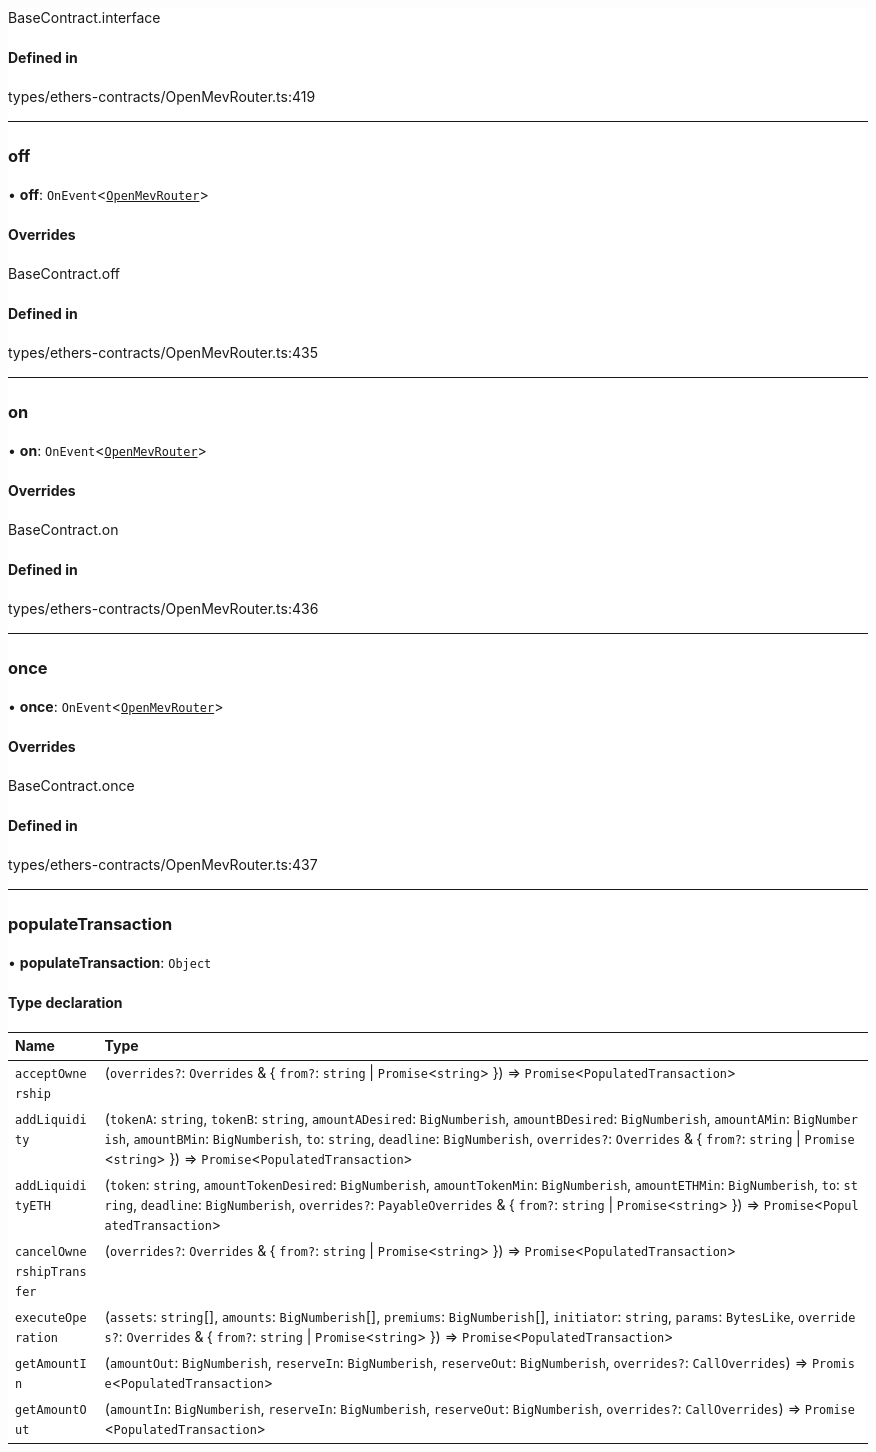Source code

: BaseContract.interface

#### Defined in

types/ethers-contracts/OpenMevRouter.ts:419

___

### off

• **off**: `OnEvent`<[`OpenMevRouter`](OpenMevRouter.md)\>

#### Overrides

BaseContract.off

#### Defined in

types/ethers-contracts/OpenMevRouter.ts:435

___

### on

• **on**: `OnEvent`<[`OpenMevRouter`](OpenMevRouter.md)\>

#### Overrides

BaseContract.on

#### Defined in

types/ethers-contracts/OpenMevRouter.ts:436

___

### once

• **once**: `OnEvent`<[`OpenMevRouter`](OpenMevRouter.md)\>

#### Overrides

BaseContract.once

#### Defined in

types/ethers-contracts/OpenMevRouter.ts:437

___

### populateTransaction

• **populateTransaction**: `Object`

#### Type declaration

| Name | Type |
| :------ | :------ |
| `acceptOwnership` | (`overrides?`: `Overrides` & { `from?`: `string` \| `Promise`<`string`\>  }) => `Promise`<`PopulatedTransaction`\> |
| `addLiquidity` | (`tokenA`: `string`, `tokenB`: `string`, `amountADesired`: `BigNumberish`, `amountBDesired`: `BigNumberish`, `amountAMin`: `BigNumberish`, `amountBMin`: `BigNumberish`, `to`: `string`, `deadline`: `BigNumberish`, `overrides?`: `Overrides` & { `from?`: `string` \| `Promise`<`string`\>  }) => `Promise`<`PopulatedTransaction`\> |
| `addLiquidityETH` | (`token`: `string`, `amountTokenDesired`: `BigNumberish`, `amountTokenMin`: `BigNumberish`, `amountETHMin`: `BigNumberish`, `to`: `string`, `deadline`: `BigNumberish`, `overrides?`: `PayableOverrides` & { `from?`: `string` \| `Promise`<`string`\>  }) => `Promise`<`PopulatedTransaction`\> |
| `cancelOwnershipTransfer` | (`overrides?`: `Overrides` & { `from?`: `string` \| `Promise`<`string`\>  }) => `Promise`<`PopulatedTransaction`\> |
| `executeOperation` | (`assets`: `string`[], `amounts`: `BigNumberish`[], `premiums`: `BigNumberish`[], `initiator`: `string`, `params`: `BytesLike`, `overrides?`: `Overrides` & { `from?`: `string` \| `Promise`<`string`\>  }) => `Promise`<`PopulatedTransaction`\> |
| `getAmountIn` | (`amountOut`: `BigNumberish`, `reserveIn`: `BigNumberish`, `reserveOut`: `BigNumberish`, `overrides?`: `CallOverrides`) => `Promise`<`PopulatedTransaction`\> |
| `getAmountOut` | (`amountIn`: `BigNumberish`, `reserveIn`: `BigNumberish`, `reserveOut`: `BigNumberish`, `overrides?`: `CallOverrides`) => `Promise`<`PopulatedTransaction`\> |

━━━━━━

### ASSIGNMENT
Please hand back every entry above exactly, with no images in the copy.

### ANSWER
Source code

: BaseContract.interface

#### Defined in

types/ethers-contracts/OpenMevRouter.ts:419

___

### off

• **off**: `OnEvent`<[`OpenMevRouter`](OpenMevRouter.md)\>

#### Overrides

BaseContract.off

#### Defined in

types/ethers-contracts/OpenMevRouter.ts:435

___

### on

• **on**: `OnEvent`<[`OpenMevRouter`](OpenMevRouter.md)\>

#### Overrides

BaseContract.on

#### Defined in

types/ethers-contracts/OpenMevRouter.ts:436

___

### once

• **once**: `OnEvent`<[`OpenMevRouter`](OpenMevRouter.md)\>

#### Overrides

BaseContract.once

#### Defined in

types/ethers-contracts/OpenMevRouter.ts:437

___

### populateTransaction

• **populateTransaction**: `Object`

#### Type declaration

| Name | Type |
| :------ | :------ |
| `acceptOwnership` | (`overrides?`: `Overrides` & { `from?`: `string` \| `Promise`<`string`\>  }) => `Promise`<`PopulatedTransaction`\> |
| `addLiquidity` | (`tokenA`: `string`, `tokenB`: `string`, `amountADesired`: `BigNumberish`, `amountBDesired`: `BigNumberish`, `amountAMin`: `BigNumberish`, `amountBMin`: `BigNumberish`, `to`: `string`, `deadline`: `BigNumberish`, `overrides?`: `Overrides` & { `from?`: `string` \| `Promise`<`string`\>  }) => `Promise`<`PopulatedTransaction`\> |
| `addLiquidityETH` | (`token`: `string`, `amountTokenDesired`: `BigNumberish`, `amountTokenMin`: `BigNumberish`, `amountETHMin`: `BigNumberish`, `to`: `string`, `deadline`: `BigNumberish`, `overrides?`: `PayableOverrides` & { `from?`: `string` \| `Promise`<`string`\>  }) => `Promise`<`PopulatedTransaction`\> |
| `cancelOwnershipTransfer` | (`overrides?`: `Overrides` & { `from?`: `string` \| `Promise`<`string`\>  }) => `Promise`<`PopulatedTransaction`\> |
| `executeOperation` | (`assets`: `string`[], `amounts`: `BigNumberish`[], `premiums`: `BigNumberish`[], `initiator`: `string`, `params`: `BytesLike`, `overrides?`: `Overrides` & { `from?`: `string` \| `Promise`<`string`\>  }) => `Promise`<`PopulatedTransaction`\> |
| `getAmountIn` | (`amountOut`: `BigNumberish`, `reserveIn`: `BigNumberish`, `reserveOut`: `BigNumberish`, `overrides?`: `CallOverrides`) => `Promise`<`PopulatedTransaction`\> |
| `getAmountOut` | (`amountIn`: `BigNumberish`, `reserveIn`: `BigNumberish`, `reserveOut`: `BigNumberish`, `overrides?`: `CallOverrides`) => `Promise`<`PopulatedTransaction`\> |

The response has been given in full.